→ **BRIEF A**: Please retype everything in the blog post on gun violence from "It's Time to" down to "back in July.".
→ **BRIEF B**: For each statement, answer yes or no according to the blog post on gun violence, and quote the words that decide it: (i) The post says Adam Gopnik's piece appeared in a New Yorker blog in July. (ii) The quoted passage says the President's consoling message took up the issue of why these killings take place. (iii) The quoted passage says that in Europe the inner madness was a belief about the "honor" of the nation.

→ **PASSAGE FOR REVIEW**:
- - -

Friday, December 14, 2012

It's Time to Start Talking About Gun Violence.

How many times have we had to talk about this? And yet, it keeps happening. All this morning, I've been thinking about what Adam Gopnik wrote in a New Yorker blog back in July.

The truth is made worse by the reality that no one —really no one—anywhere on the political spectrum has the courage to speak out about the madness of unleashed guns and what they do to American life. That includes the President, whose consoling message managed to avoid the issue of why these killings take place. Of course, we don’t know, and perhaps never will, what exactly “made him” do what he did; but we know how he did it. Those who fight for the right of every madman and every criminal to have as many people-killing weapons as they want share moral responsibility for what happened last night—as they will when it happens again. And it will happen again. [...]

But nothing changes: the blood lobby still blares out its certainties, including the pretense that the Second Amendment—despite the clear grammar of its first sentence—is designed not to protect citizen militias but to make sure that no lunatic goes unarmed. Make sure that guns designed for no reason save to kill people are freely available to anyone who wants one—and that is, and remains, the essential American condition—and then be shocked when children are killed. For all the good work the Brady Campaign to Prevent Gun Violence tries to do, nothing changes. On the last episode of Aaron Sorkin’s “The Newsroom,” Jeff Daniels’s character, in a scene set shortly before the Gabrielle Giffords gun massacre, was thought to display political courage by showing, accurately enough, that it’s a lie to say that Barack Obama is in any way in favor of gun control. This was said in Obama’s defense.

Only in America. Every country has, along with its core civilities and traditions, some kind of inner madness, a belief so irrational that even death and destruction cannot alter it. In Europe not long ago it was the belief that “honor” of the nation was so important that any insult to it had to be avenged by millions of lives. In America, it has been, for so long now, the belief that guns designed to kill people indifferently and in great numbers can be widely available and not have it end with people being killed, indifferently and in great numbers. The argument has gotten dully repetitive: How does one argue with someone convinced that the routine massacre of our children is the price we must pay for our freedom to have guns, or rather to have guns that make us feel free? You can only shake your head and maybe cry a little. “Gun Crazy” is the title of one the best films about the American romance with violence. And gun-crazy we remain.

- - -

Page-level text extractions
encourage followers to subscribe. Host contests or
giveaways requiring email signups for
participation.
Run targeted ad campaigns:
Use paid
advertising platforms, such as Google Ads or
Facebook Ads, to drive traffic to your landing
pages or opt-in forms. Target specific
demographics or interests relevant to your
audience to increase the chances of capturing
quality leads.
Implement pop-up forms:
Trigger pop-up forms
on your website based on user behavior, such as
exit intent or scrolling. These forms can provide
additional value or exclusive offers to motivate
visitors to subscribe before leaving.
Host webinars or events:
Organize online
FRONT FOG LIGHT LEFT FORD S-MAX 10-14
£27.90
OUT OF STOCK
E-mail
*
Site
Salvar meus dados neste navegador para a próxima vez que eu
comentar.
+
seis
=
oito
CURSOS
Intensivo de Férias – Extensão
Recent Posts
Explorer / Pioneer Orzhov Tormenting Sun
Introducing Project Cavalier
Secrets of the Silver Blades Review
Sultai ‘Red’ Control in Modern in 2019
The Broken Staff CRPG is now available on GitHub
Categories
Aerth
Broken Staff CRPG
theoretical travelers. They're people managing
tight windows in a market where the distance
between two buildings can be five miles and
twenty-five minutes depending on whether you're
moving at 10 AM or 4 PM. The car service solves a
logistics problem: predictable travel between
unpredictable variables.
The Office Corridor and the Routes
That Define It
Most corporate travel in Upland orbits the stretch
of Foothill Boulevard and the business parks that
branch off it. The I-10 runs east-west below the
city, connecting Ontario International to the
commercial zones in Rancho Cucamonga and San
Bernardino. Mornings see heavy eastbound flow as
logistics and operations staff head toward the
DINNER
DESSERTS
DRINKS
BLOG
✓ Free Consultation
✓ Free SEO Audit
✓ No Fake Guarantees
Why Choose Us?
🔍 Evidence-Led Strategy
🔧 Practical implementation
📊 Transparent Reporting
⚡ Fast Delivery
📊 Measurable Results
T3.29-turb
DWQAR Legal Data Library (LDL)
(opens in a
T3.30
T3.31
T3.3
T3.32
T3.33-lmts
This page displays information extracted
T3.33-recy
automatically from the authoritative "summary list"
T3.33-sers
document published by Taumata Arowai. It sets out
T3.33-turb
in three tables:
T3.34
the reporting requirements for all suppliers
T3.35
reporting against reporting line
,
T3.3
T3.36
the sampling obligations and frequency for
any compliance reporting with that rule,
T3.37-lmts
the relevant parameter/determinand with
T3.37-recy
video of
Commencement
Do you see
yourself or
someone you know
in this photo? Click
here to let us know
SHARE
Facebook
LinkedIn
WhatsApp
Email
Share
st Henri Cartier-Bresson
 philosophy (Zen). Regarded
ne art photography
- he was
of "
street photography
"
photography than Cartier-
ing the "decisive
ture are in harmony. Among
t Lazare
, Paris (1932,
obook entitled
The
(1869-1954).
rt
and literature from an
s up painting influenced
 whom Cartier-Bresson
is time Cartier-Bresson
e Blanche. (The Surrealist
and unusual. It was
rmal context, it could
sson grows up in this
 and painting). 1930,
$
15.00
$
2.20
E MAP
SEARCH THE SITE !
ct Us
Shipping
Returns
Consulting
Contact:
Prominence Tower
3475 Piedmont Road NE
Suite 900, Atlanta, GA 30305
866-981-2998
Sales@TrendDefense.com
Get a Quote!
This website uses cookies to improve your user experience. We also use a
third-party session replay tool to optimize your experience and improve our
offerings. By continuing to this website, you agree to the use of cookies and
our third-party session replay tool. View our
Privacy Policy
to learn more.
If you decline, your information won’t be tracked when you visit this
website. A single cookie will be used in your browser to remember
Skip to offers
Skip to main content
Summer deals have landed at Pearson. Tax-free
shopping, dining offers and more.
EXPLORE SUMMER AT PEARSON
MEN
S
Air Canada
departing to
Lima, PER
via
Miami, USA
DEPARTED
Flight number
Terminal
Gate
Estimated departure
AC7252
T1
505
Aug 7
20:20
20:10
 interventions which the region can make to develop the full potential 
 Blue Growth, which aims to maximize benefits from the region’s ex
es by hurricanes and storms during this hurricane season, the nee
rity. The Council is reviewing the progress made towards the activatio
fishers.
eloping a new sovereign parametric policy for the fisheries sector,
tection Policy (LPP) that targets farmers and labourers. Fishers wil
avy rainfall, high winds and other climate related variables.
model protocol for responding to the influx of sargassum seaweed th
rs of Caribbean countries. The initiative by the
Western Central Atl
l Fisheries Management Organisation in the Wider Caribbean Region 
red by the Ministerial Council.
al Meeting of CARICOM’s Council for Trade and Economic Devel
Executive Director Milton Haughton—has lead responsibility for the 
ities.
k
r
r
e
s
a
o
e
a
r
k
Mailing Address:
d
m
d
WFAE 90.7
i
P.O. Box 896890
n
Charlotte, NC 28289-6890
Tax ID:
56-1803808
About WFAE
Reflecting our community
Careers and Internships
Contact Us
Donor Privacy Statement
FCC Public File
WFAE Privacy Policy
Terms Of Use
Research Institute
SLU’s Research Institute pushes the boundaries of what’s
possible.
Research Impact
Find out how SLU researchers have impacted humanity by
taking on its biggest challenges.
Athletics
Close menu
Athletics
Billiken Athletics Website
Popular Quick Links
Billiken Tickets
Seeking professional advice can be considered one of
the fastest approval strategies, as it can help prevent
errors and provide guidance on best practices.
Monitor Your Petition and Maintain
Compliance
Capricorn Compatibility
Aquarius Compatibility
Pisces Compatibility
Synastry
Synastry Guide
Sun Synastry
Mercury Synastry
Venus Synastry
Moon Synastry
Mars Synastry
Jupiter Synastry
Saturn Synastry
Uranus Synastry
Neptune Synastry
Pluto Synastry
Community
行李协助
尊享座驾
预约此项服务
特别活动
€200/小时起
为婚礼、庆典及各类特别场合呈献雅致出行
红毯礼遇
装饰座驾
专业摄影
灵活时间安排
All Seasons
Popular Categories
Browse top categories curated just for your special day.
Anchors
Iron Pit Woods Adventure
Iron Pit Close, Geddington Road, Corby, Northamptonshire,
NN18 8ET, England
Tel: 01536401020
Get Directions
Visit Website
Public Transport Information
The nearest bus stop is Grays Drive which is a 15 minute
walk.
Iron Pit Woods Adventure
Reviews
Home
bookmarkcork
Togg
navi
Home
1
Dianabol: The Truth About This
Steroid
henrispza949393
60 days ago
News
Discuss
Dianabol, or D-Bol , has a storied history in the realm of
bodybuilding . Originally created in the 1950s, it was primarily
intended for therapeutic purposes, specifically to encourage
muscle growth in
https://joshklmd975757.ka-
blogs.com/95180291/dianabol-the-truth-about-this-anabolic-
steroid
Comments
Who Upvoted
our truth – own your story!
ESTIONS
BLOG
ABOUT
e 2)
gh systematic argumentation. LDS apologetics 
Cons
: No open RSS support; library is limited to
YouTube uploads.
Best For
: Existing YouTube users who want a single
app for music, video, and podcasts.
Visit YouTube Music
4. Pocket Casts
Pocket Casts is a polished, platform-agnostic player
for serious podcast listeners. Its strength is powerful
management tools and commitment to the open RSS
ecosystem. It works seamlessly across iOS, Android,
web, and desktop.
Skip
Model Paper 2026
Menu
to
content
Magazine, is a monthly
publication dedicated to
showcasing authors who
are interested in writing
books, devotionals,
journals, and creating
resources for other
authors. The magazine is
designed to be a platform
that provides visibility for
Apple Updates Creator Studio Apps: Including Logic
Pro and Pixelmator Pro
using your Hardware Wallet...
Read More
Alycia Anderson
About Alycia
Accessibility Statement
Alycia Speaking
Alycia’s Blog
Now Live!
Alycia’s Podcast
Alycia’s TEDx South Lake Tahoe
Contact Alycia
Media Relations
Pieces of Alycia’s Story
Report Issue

- - -

→ **EXERCISE ANSWER A**:
It's Time to Start Talking About Gun Violence.

How many times have we had to talk about this? And yet, it keeps happening. All this morning, I've been thinking about what Adam Gopnik wrote in a New Yorker blog back in July.

→ **EXERCISE ANSWER B**:
(i) Yes: "what Adam Gopnik wrote in a New Yorker blog back in July"
(ii) No: "whose consoling message managed to avoid the issue of why these killings take place"
(iii) Yes: "In Europe not long ago it was the belief that “honor” of the nation was so important"